Our Existential Crisis

Once, America had the world’s best educated workforce.  Today, our average American high school graduates are two and a half years behind those in top-performing countries.  The curriculum of our colleges is at the level of high schools in top-performing countries.

The U.S. has “gone from being the world’s best educated workforce to the least well educated in the industrial world: an existential crisis,” according to a National Center On Education and the Economy (NCEE) policy brief, co-authored by Marc Tucker.

Having the lowest level of basic skills of any nation in the industrial world means that American Millennial workers can’t compete in the global market.  The authors concluded that the enormous gap in income and the dynamics of the global economy and digital technologies threaten our economy and social stability and could lead to the collapse of our constitutional republic. 

Public education is now workforce training

NCCE president emeritus Marc Tucker seemed surprised at the results of his group’s study.  Yet he must share the blame for the despicable education of American students and its consequences for our economy — both short- and long-term.  It was Tucker who wrote the infamous “Dear Hillary” letter, in which he laid out the German-based master plan to centralize education and change it from academic learning to workforce training for a nationally planned and managed economy.

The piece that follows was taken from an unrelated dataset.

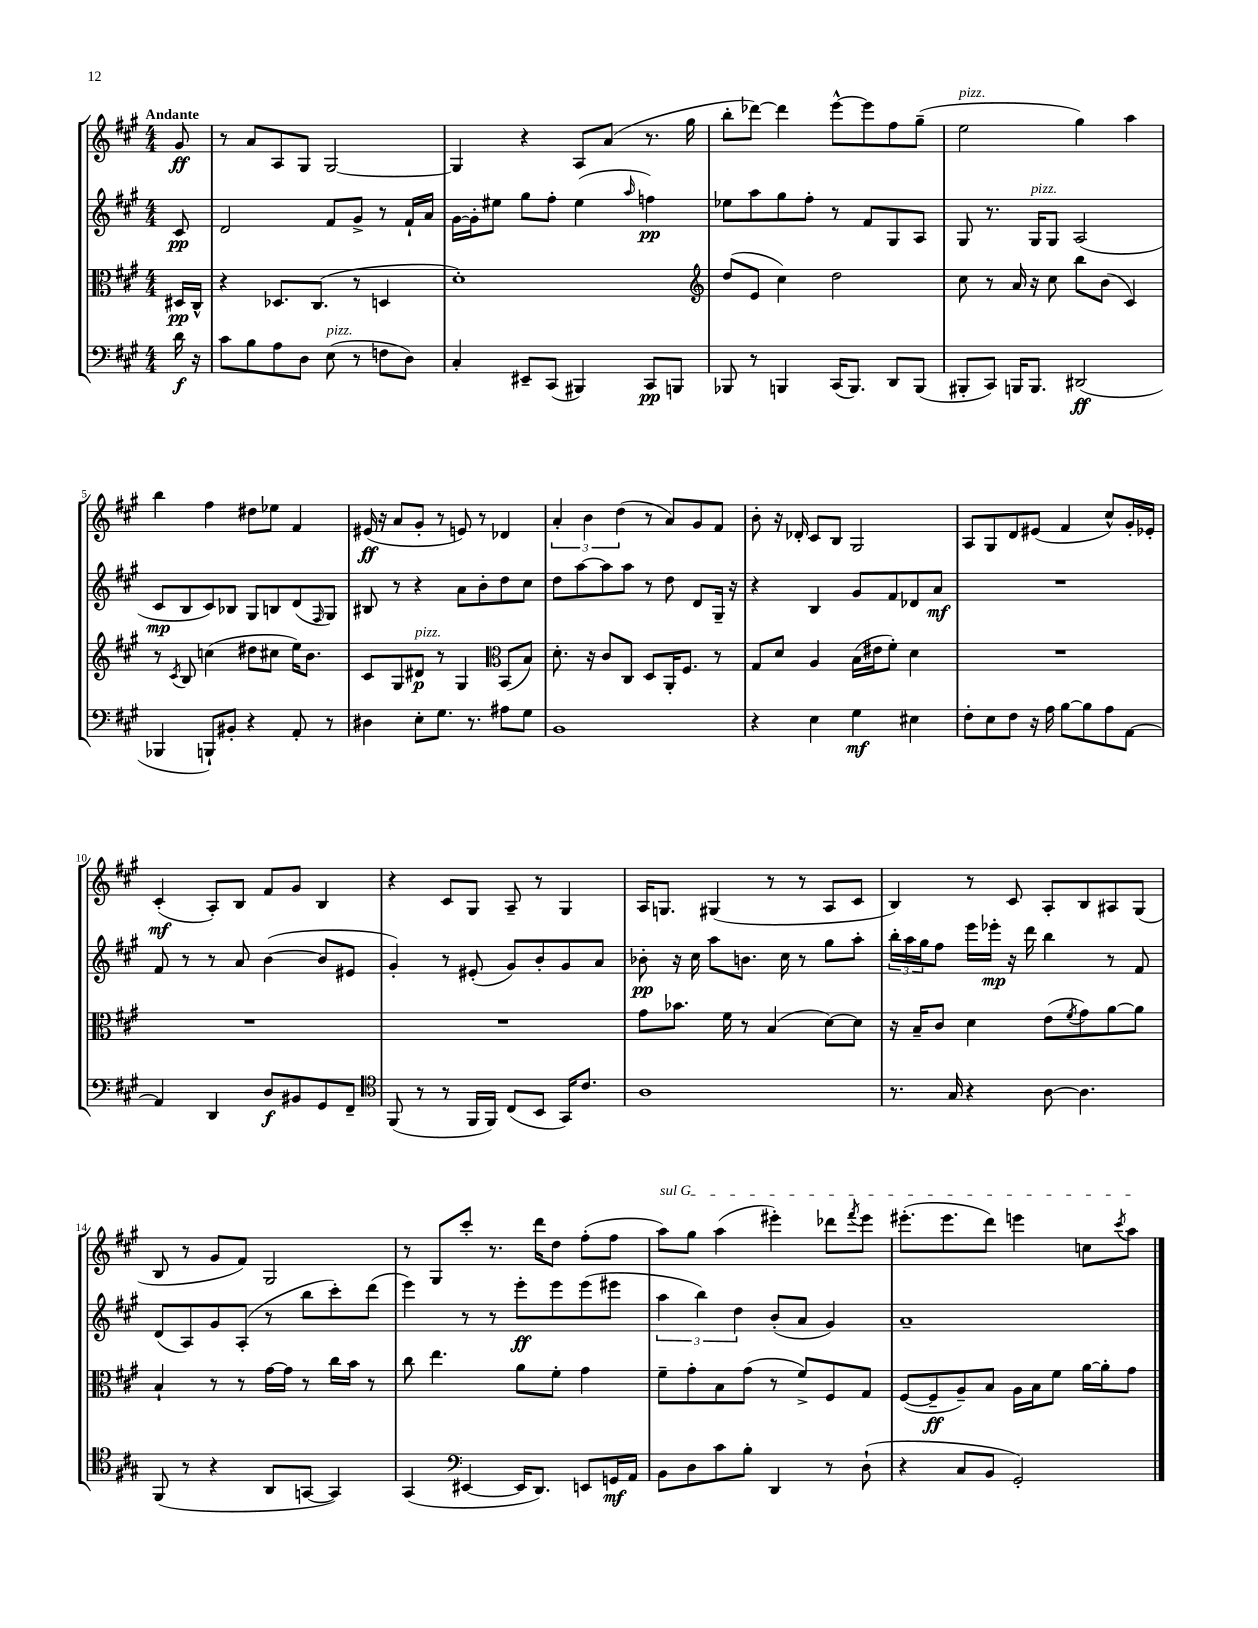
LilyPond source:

Academics is watered down, with class time reduced for academic subjects to allow time for field trips, encounter groups to discuss feelings, and sessions with counselors about workforce choices.  Individual achievement is replaced by cooperative learning, group grading, peer tutoring, block scheduling, job shadowing, mentoring, job site visits, and horizontal enrichment.

Road to Mediocrity

Since the 1930s, there has been a gradual dumbing down of the U.S. public school curriculum with undemanding, non-academic courses and the lowering of standards for academic courses required for graduation.  In a culture of low expectations, high schools have been “selling students short” for decades, offering too many options and too many watered down courses.

In the 1960s and 1970s, many one-semester courses, designed to be highly relevant but varying in rigor and content, were offered.  Students were given academic credit for various aspects of the extracurriculum, including working on the school newspaper or yearbook.  Watered down courses such as Shop Math and Consumer Math earned credits toward graduation.

Under federal legislation of the Clinton administration following Tucker’s plan, students are required to choose a career track among a broad array of watered down courses by the end of the 8th grade and then lock into a specific trade or college path by the end of the 10th grade. 

The NCEE policy brief states that, since the 1970s, the United States has tried one failed education reform after another, including spending more than twice as much per student (after accounting for inflation) as we did then.  This long string of reforms has brought vast wealth to ed tech companies and created high-paying jobs for a bloated education administration.  And we must not forget those public officials who also profit from reform schemes.

Even with the billions spent for reform, high school student performance, whether measured by PISA or NAEP, remains stagnant. 

In 1983, the Reagan administration’s manifesto, “A Nation at Risk,” jolted public awareness about the education crisis.  Then followed federal legislation that gave us Goals 2000, No Child Left Behind, and the Every Student Succeeds Act (ESSA), all of which were supposed to “reform” our decaying education system.  Yet the quality of public schools has worsened significantly as radical leftist ideology takes precedence over education. 

With social justice issues and trendy courses consuming so much class time, there is little time for academic learning.  Often the content is developmentally inappropriate, and long since failed liberal methodology is used.  The unconstitutional federal ESSA, which codified Common Core, has shifted the primary purpose of education to social and emotional learning, with academic learning pushed down to second place.

Consequences for American economy

Tucker will never believe that his grandiose scheme has been a major factor in the deplorable state of American education.  His public reaction to the results of the NCEE study showed that he was convinced — as liberal reformers are wont to do — that the plan is working but needs some tweaking.

Students are not being broadly and deeply educated to be adaptable to the ongoing rapidly changing job market.  Instead, American education from primary through college is focused on teaching skills that will  mostly be automated in the future. 

If our constitutional republic is to survive, we must be able to compete successfully in a 21st-century global market of automation.  That requires preparing students not only for the lower skill levels of new jobs, but for even greater numbers of high-skill jobs. 

To successfully prepare students for flexibility in a rapidly changing marketplace, our nation must return to capitalism with traditional classic learning and away from a centrally planned economy with workforce training.

Getting big business and reformers, who are fleecing billions from taxpayers with their schemes, out of our schools must be a high priority as well.